Written comments on these issues are due to FERC no later than April 21, 2011.
Congress’ experiment with establishing federal siting authority for transmission lines suffered another setback after a Ninth Circuit Court of Appeals decision issued yesterday, February 1, 2011, vacated the Department of Energy’s (“DOE”) 2007 Transmission Congestion Study that had designated national interest electric transmission corridors in mid-Atlantic and Southwestern states. This ruling is the latest of three court and agency decisions that have limited or undermined the federal siting authority established at Federal Power Act section 216 by the Energy Policy Act of 2005.
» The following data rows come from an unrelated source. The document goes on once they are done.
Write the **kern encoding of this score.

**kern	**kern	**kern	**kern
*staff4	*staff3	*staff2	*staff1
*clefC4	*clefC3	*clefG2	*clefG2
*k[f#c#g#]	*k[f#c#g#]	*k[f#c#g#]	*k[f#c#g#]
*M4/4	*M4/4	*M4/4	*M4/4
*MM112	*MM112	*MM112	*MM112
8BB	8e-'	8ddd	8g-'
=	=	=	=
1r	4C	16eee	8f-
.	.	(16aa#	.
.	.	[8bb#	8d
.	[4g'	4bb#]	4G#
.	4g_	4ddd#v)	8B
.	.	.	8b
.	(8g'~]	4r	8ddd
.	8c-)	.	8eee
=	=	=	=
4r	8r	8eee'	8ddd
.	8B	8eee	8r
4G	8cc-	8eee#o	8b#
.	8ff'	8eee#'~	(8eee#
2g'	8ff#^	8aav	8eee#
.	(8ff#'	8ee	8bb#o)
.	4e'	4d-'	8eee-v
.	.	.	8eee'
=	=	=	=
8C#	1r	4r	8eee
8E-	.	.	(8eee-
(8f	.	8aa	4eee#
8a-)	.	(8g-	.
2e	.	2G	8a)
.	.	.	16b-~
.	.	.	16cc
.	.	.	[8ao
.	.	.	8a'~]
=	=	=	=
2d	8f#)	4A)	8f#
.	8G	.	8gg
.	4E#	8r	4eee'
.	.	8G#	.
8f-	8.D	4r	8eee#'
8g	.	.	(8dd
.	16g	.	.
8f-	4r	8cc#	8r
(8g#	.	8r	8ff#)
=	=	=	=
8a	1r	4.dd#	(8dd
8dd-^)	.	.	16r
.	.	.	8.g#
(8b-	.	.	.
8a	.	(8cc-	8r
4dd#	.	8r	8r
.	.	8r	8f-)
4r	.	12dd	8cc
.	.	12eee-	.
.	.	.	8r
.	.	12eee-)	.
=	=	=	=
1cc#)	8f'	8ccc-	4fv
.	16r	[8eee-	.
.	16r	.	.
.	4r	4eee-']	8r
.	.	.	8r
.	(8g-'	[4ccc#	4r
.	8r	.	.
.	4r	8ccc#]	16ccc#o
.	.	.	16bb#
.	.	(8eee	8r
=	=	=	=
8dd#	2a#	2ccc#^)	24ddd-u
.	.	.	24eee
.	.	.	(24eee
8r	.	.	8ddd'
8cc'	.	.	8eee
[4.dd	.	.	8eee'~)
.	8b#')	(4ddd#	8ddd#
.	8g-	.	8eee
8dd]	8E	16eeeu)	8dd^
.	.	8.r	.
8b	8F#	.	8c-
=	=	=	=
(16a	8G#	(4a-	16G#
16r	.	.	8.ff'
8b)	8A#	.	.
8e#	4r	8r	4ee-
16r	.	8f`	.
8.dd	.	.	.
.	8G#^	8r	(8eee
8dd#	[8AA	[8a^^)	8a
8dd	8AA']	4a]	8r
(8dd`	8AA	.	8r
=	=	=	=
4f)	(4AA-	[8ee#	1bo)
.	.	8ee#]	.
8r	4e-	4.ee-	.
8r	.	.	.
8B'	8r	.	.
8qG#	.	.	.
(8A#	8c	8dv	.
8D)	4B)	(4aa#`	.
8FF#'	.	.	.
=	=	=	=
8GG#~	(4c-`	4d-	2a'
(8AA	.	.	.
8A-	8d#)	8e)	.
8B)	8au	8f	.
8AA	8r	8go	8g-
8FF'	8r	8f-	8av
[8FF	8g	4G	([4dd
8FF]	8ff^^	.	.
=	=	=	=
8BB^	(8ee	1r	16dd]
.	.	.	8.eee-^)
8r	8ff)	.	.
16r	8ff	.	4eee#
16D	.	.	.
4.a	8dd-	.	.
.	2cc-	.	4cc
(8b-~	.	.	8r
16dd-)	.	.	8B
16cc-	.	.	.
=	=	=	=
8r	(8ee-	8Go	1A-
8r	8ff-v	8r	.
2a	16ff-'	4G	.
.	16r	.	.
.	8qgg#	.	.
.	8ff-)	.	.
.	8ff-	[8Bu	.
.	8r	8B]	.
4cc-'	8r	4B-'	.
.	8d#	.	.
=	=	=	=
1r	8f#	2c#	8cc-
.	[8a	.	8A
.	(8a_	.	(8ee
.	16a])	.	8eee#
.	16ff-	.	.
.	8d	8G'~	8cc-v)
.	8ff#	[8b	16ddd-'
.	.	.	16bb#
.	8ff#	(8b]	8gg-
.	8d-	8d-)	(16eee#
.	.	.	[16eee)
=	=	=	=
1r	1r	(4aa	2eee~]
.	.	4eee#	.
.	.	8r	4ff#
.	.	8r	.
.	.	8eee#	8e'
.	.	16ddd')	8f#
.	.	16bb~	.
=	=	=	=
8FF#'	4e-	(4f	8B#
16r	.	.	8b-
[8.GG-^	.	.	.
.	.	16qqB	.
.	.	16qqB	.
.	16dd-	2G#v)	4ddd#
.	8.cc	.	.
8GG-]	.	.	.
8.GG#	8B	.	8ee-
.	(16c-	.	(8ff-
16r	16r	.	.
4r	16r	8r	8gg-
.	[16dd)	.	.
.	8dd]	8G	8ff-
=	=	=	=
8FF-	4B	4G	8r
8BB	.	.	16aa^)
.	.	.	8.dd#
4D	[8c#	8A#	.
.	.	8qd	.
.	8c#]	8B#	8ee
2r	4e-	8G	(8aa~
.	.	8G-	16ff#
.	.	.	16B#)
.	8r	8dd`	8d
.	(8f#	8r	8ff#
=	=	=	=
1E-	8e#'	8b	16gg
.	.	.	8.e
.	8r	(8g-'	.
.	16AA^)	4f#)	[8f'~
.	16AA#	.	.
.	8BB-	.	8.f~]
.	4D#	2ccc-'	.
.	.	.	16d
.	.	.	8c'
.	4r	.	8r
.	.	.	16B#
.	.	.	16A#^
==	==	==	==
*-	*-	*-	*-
Congress created section 216 to confront concerns that states were acting too slowly in siting new transmission lines needed to address growing reliability and congestion problems. In part, section 216 directs the DOE to study transmission congestion in consultation with the states, and designate certain transmission-constrained areas as national interest electric transmission corridors (“NIETCs”). Section 216 also grants the Federal Energy Regulatory Commission authority to issue permits to construct transmission facilities in these NIETCs under certain circumstances. Congress also provided that an applicant who receives a permit to construct transmission in a NIETC would be granted with the authority to acquire rights-of-way by eminent domain. In sum, section 216 had the potential to uncork the transmission bottleneck, but that potential has not materialized.